Fire Tim Cook. I’m fine with that sentiment, as he’s a terminally boring sanctimonious hypocrite who abuses the Apple brand for his own bad, and actually racist, politics, but Apple’s share price right now is clearly not “absolutely annihilated.”
AAPL now: $178.86
AAPL 1/5/23: $124.76
Apple shares are up $54.10 in the last 8 months.
That word annihilated, you keep using it. I don’t think it means what you think it means.
Buybacks were once illegal…for a reason. It’s a process that does little but to financialize a market/an economy that’s already greatly financialized. The business’ share price gains w/o ANY productivity gain. The US once had a powerful manufacturing sector…it held the greatest % of GDP. In the 70’s, the greatest portion had shifted to the financial sector…it remains so today. People with money lathering and being lathered in the $$ club. Cantillon Effect in spades. It’s one concrete reason financial disparities abound. Crony Capitalism epitomized.
We get it. You finally learned about a Cantillon effect at whatever communist college you’re wasting your (or, likely, taxpayers’) money attending.
Cantillon’s analysis is based entirely on a gold standard, not central bank fiat money. Also, contrary to Cantillon’s confused view, wealth is not zero-sum game. Wealth is not a fixed pie. Wealth can be, and is, created every second of the day.

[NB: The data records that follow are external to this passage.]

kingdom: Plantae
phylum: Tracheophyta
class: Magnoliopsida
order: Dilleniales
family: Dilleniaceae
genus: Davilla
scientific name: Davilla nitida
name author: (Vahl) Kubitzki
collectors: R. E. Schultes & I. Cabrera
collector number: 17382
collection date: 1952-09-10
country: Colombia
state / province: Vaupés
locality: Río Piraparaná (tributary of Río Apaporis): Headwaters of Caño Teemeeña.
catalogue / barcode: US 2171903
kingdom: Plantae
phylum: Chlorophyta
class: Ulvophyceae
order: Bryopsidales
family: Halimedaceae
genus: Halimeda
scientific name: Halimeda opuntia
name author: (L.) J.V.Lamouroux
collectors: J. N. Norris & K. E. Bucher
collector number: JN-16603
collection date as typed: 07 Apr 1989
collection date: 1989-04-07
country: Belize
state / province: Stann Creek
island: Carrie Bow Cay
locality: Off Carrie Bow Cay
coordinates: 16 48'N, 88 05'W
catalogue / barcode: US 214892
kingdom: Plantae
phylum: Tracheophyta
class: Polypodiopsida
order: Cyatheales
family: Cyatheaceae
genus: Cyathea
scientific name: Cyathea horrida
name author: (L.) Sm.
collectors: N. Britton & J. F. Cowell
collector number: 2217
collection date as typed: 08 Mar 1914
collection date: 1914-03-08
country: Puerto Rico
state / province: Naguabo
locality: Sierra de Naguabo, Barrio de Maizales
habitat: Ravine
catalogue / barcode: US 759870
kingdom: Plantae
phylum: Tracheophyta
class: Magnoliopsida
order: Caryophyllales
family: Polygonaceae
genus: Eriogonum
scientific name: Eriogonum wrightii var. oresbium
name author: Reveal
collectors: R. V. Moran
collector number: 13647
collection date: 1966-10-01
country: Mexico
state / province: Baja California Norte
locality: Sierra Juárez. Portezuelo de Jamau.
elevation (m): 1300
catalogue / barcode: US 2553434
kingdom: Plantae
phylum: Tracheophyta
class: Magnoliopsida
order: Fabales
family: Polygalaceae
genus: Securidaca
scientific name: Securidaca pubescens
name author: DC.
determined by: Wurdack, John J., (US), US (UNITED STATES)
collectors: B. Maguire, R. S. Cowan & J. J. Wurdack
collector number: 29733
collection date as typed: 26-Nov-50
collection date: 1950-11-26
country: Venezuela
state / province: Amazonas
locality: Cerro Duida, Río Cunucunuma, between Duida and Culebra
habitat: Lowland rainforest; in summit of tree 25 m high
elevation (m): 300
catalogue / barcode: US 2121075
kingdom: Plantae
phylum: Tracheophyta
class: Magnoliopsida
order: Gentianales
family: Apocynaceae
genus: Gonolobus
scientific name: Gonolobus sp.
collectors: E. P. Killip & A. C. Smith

Rich people are not “taking” from the poor to amass and grow their wealth. Those not creating or growing their wealth are too stupid, too lazy, and/or too unlucky to do so. Half the people you meet are, by definition, below average intelligence. Hence, many of them are poor.
Now, STFU, commie.
Well said sir, well said! Only point I would add that I think does matter is it’s not actually that “harsh”. Some folks are “too stupid” and some “too lazy” but for most they just don’t care about financial wealth. They find “wealth” to be living where they want, or want ‘low stress” jobs, or like low “responsibility” pursuits. They decide not to pursue wealth (I am not one of those) but it is absolutely a decision and one of the benefits of living in a free society. You can have what you are willing to work for or not.